[PROBLEM DESCRIPTION] Rewrite the text read from each of the entries below as a single numbered list, one line per item, omitting any blank lines. Leave the pictures out of the answer.

[DATA UNDER STUDY]
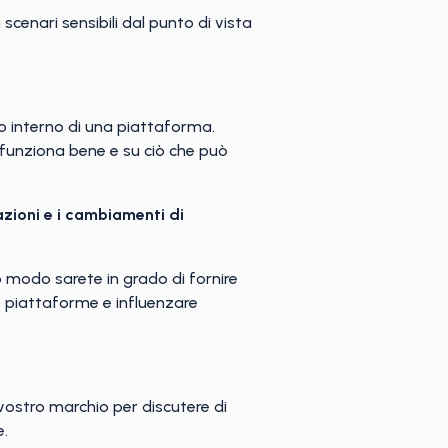
 scenari sensibili dal punto di vista
o interno di una piattaforma.
 funziona bene e su ciò che può
azioni e i cambiamenti di
to modo sarete in grado di fornire
le piattaforme e influenzare
 vostro marchio per discutere di
e.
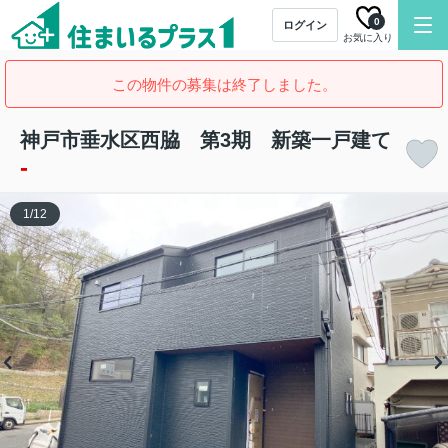
0
ログイン
お気に入り
この物件の募集は終了しました。
神戸市垂水区西脇 第3期 新築一戸建て
-
1
/
12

[TASK ANSWER]
1.  scenari sensibili dal punto di vista
2. o interno di una piattaforma.
3.  funziona bene e su ciò che può
4. azioni e i cambiamenti di
5. to modo sarete in grado di fornire
6. le piattaforme e influenzare
7.  vostro marchio per discutere di
8. e.
9. 0
10. ログイン
11. お気に入り
12. この物件の募集は終了しました。
13. 神戸市垂水区西脇 第3期 新築一戸建て
14. -
15. 1
16. /
17. 12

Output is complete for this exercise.